Copy each line of the listing that includes "clone".

##### Data for this task

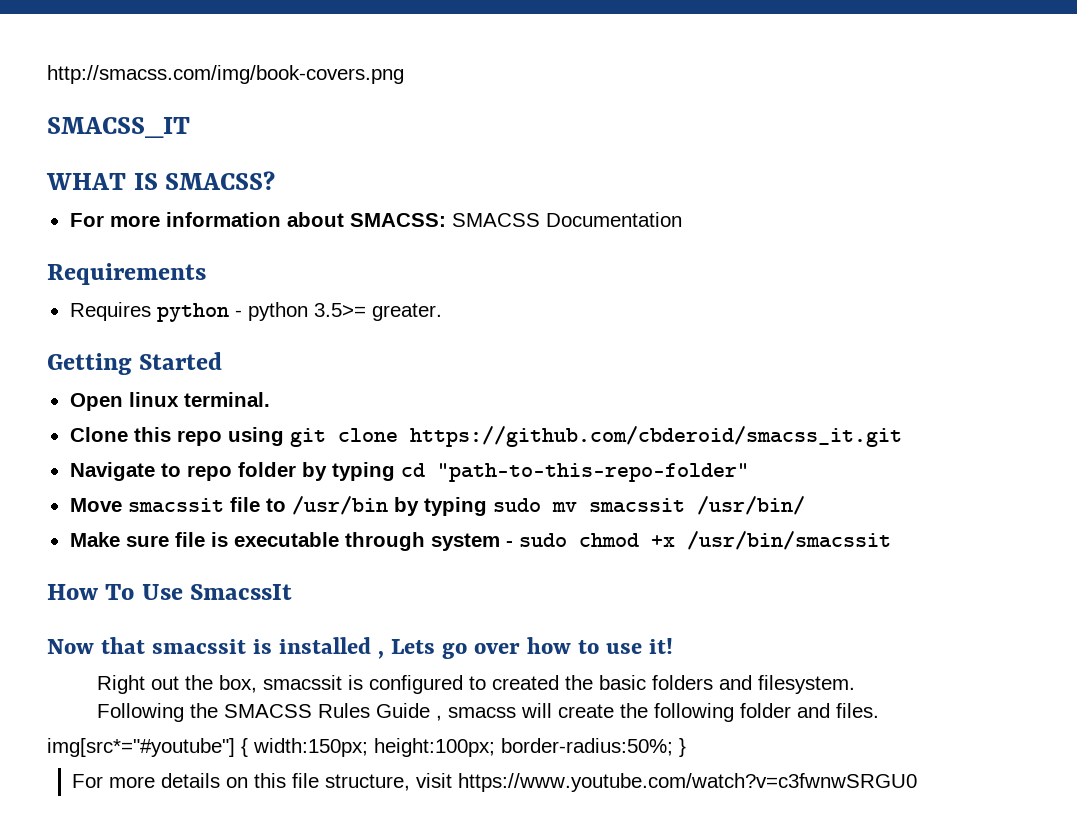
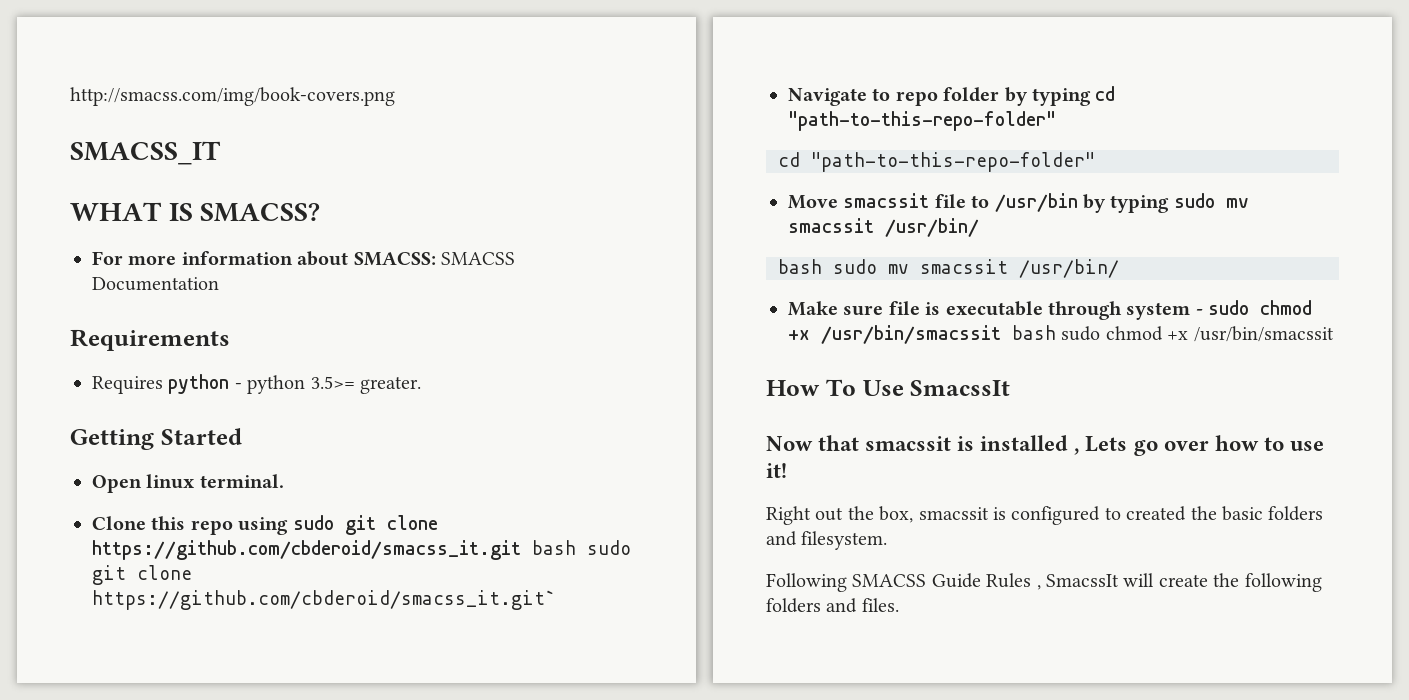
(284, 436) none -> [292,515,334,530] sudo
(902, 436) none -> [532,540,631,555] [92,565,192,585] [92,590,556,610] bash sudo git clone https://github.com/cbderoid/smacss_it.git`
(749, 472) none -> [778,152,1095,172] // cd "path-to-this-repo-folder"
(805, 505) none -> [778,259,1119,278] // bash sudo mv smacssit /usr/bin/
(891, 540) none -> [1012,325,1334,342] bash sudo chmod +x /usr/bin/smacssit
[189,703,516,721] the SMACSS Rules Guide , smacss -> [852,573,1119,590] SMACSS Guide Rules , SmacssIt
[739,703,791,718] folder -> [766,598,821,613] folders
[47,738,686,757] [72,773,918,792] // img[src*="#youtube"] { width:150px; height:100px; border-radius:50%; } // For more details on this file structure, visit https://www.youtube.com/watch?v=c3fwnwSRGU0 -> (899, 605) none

##########
##### Data for this task

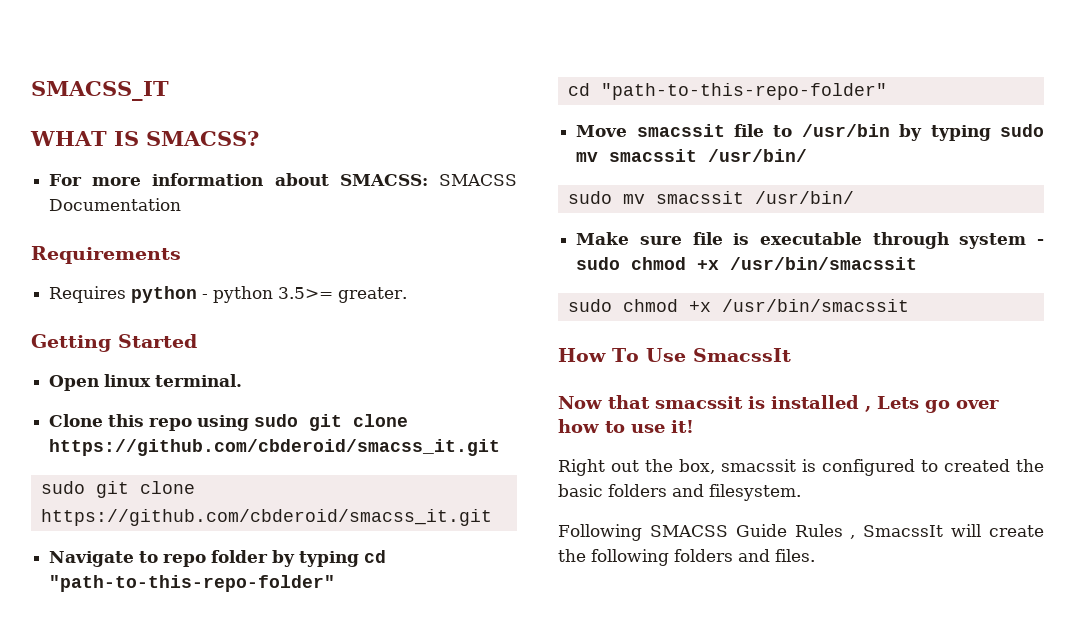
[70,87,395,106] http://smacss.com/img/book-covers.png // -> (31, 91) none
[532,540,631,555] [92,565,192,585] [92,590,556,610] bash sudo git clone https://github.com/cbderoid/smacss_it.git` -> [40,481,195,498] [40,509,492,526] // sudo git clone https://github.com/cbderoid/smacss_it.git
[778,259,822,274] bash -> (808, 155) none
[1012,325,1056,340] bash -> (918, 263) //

##########

▸ Solution:
(902, 436) none -> [532,540,631,555] [92,565,192,585] [92,590,556,610] bash sudo git clone https://github.com/cbderoid/smacss_it.git`
[532,540,631,555] [92,565,192,585] [92,590,556,610] bash sudo git clone https://github.com/cbderoid/smacss_it.git` -> [40,481,195,498] [40,509,492,526] // sudo git clone https://github.com/cbderoid/smacss_it.git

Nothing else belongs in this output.